Nous avons effectué une recherche documentaire systématique afin d'identifier les études publiées et non publiées éligibles. La date de la dernière recherche était le 1er novembre 2020. Nous avons effectué des recherches dans le registre Cochrane des essais contrôlés (CENTRAL), MEDLINE, Embase, deux autres bases de données, Google Scholar et trois registres d'essais. Nous avons également examiné les listes de référence des publications pertinentes que nous connaissons.
Les schémas d’études éligibles dans notre revue comprenaient les essais contrôlés randomisés (ECR), les essais randomisés par grappes (ERG), les études de séries temporelles interrompues (STI) et les études contrôlées avant-après (ECA). Des études étaient nécessaires pour évaluer l'efficacité du test aléatoire de dépistage pour les drogues et l'alcool dans la prévention des accidents du travail ou l'amélioration des conséquences des accidents sans blessures sur le lieu de travail. Nous avons également pris en compte des données non publiées provenant de registres d'essais cliniques. Nous avons inclus les employés travaillant dans toutes les professions où la sécurité est une question sensible, à l'exception des chauffeurs dans le secteur commercial, qui font l'objet d'une autre revue Cochrane.

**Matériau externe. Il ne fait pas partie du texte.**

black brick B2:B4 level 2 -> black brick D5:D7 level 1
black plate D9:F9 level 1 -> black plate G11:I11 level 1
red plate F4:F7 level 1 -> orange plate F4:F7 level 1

Indépendamment, deux auteurs de la revue ont utilisé un formulaire de collecte de données pour extraire les caractéristiques pertinentes de l'étude incluse. Ils ont ensuite analysé un graphique linéaire inclus dans l'étude sur le taux de prévalence des infractions à la législation sur l'alcool par an. Indépendamment, les auteurs de la revue ont effectué une évaluation GRADE, afin d'évaluer la qualité des données probantes.

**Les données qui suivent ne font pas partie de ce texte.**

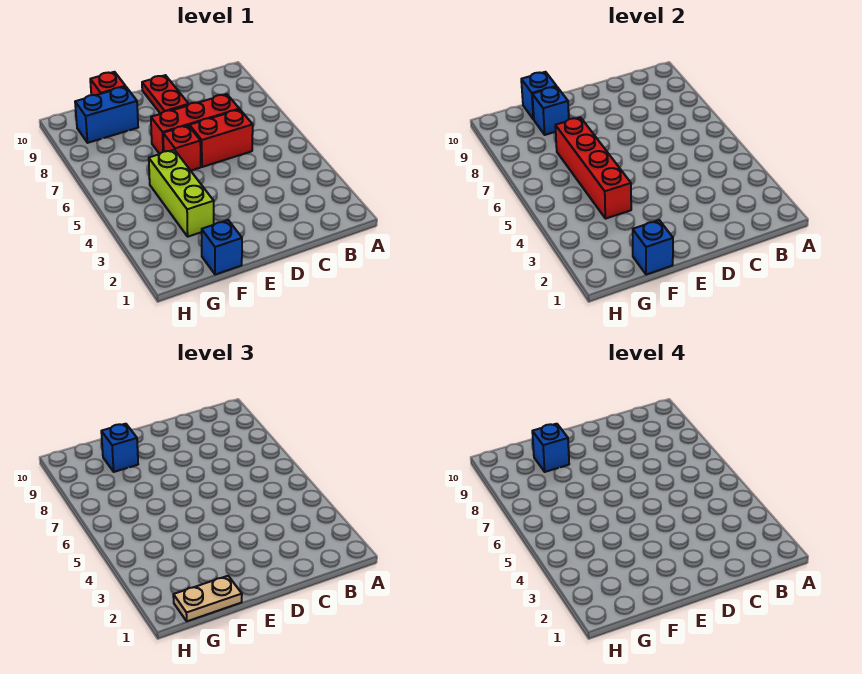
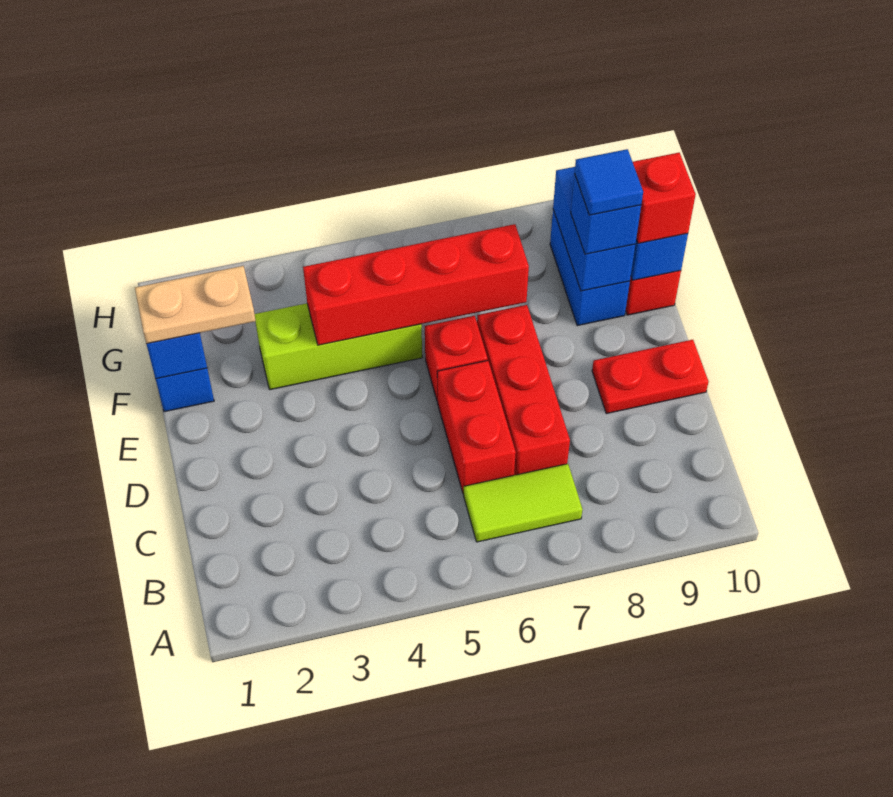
none -> lime tile B6:B7 level 1
tan plate F1:G1 level 3 -> tan plate F1:F2 level 3
blue brick F9 level 2 -> blue brick F9:G9 level 2
blue brick F9 level 4 -> blue tile F9 level 4
none -> red brick F10 level 3

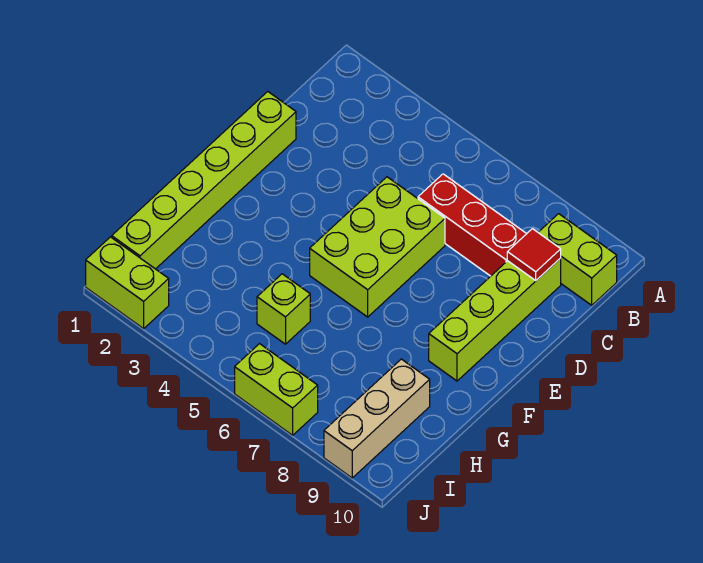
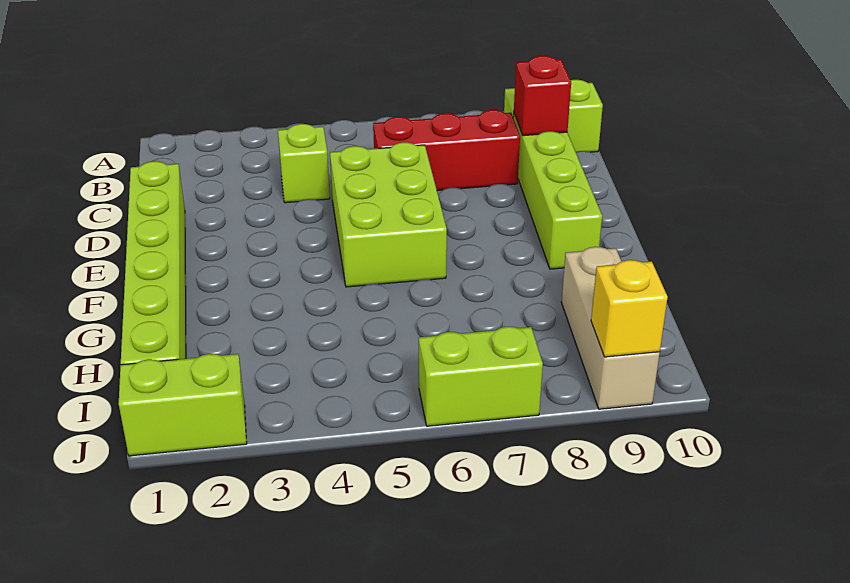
red tile C9 level 2 -> red brick C9 level 2
lime brick H5 level 1 -> lime brick C4 level 1
none -> yellow brick J9 level 2

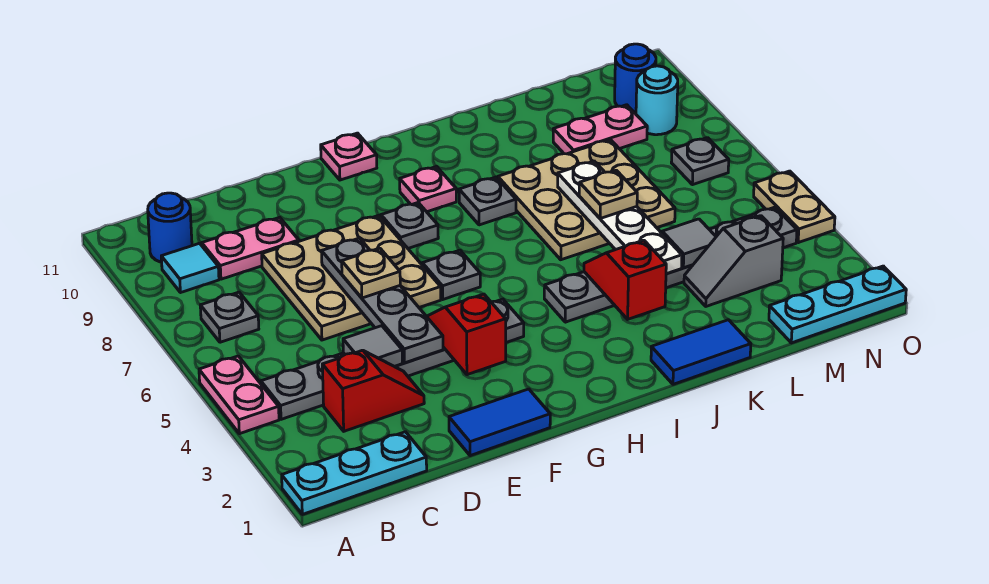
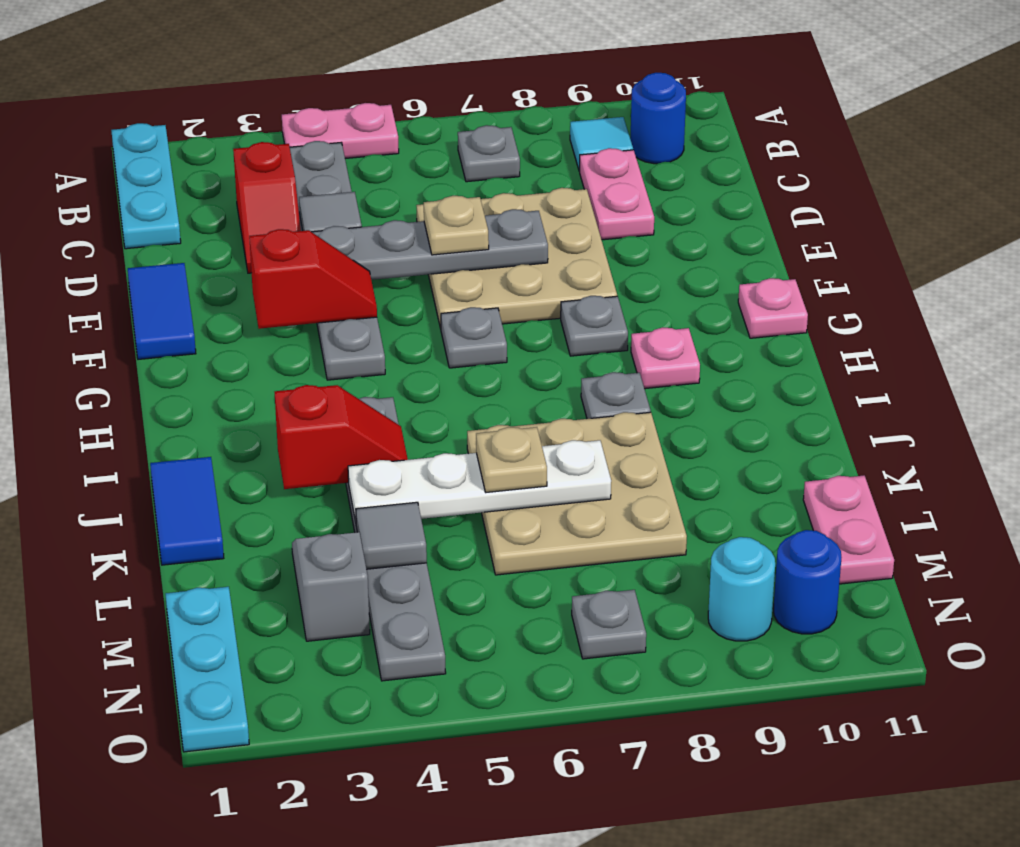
pink plate L9:M9 level 1 -> pink plate L11:M11 level 1
tan plate O4:O5 level 1 -> none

Bien que notre recherche ait initialement identifié 4 198 résultats uniques, seule une étude était éligible pour être incluse dans cette revue. Il s'agit d'une étude STI qui a mesuré l'effet des tests aléatoires d'alcoolémie sur le taux de positivité des tests des employés des grandes compagnies aériennes aux États-Unis entre 1995 et 2002. L'étude comprenait des données provenant de 511 745 tests aléatoires de dépistage de l'alcool et ne donnait pas d’informations sur les tests de dépistage d'autres substances. Le taux de résultats positifs est le seul critère de jugement intéressant rapporté par l'étude.

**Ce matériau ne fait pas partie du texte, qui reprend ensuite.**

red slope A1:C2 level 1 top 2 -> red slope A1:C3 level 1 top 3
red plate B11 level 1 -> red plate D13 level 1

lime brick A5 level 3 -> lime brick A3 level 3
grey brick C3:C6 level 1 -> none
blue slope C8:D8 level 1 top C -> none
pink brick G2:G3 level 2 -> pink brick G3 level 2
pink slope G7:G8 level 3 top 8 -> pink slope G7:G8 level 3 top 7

Le taux moyen de résultats positifs constatés par le test aléatoire d’alcoolémie est passé de 0,07 % à 0,11 % lorsque le pourcentage minimum d’employés ayant passé le test annuellement a été réduit de 25 % à 10 %. Nos analyses ont montré que cette variation était une augmentation statistiquement significative (variation estimée du niveau, où le niveau reflète la moyenne des points de pourcentage des tests positifs = 0,040, intervalle de confiance à 95 % de 0,005 à 0,075 ; P = 0,031). Notre évaluation GRADE concernant l'effet observé, des pourcentages minimaux de tests plus faibles sont associés à un taux plus élevé de résultats positifs, a révélé que la qualité des données probantes était "très faible" dans les cinq domaines GRADE. L'étude incluse n'a pas abordé les critères de jugement d'intérêt suivants : blessures mortelles ; blessures non mortelles ; accidents sans blessures ; absentéisme ; et effets indésirables associés au test.